** Exercise passage follows **

Childhood-onset systemic lupus erythematosus: characteristics and the prospect of glucocorticoid pulse therapy

Abstract

Childhood-onset systemic lupus erythematosus (cSLE) is an autoimmune disease that results in significant damage and often needs more aggressive treatment. Compared to adult-onset SLE, cSLE has a stronger genetic background and more prevalent elevated type I Interferon expression. The management of cSLE is more challenging because the disease itself and treatment can affect physical, psychological and emotional growth and development. High dose oral glucocorticoid (GC) has become the rule for treating moderate to severe cSLE activity. However, GC-related side effects and potential toxicities are problems that cannot be ignored. Recent studies have suggested that GC pulse therapy can achieve disease remission rapidly and reduce GC-related side effects with a reduction in oral prednisone doses. This article reviews characteristics, including pathogenesis and manifestations of cSLE, and summarized the existing evidence on GC therapy, especially on GC pulse therapy in cSLE, followed by our proposal for GC therapy according to the clinical effects and pathogenesis.

Keywords: childhood-onset systemic lupus erythematosus; genetic factors; glucocorticoids; intravenous methylprednisolone pulse therapy; type I interferon.

** End of Exercise passage **
** Information supplied follows **

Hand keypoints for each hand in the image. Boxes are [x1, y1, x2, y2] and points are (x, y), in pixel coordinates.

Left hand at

** End of Information supplied **
** Information supplied follows **

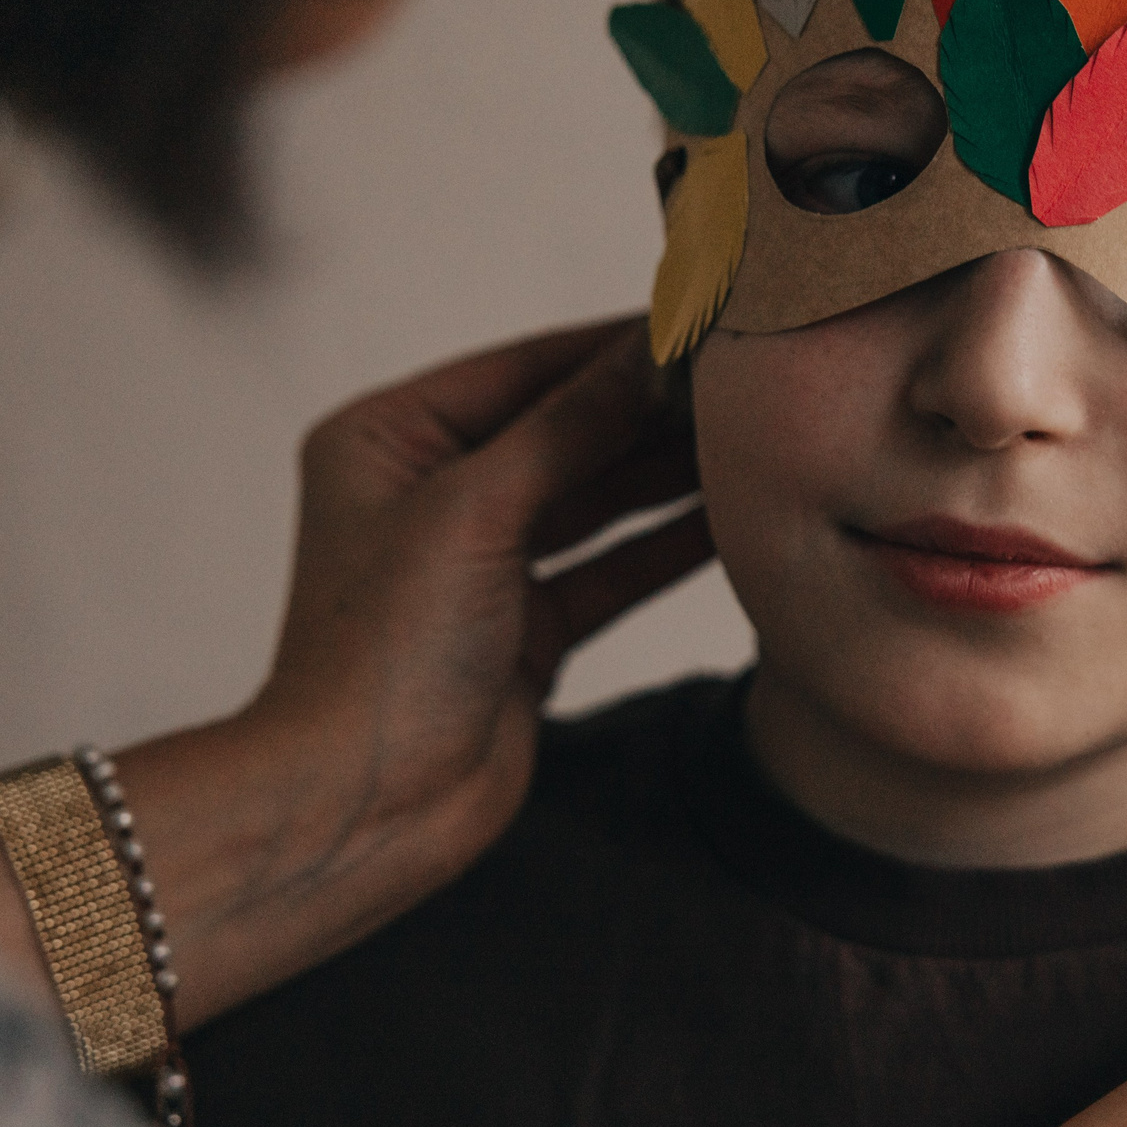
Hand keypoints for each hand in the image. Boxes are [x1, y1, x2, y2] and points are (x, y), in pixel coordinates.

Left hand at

** End of Information supplied **

- _Exercise instructions_: From the abstract on childhood-onset lupus, reproduce the passage that begins at the words "Keywords: childhood-onset systemic" and stops after "type I interferon.".

- _Solved exercise_:
Keywords: childhood-onset systemic lupus erythematosus; genetic factors; glucocorticoids; intravenous methylprednisolone pulse therapy; type I interferon.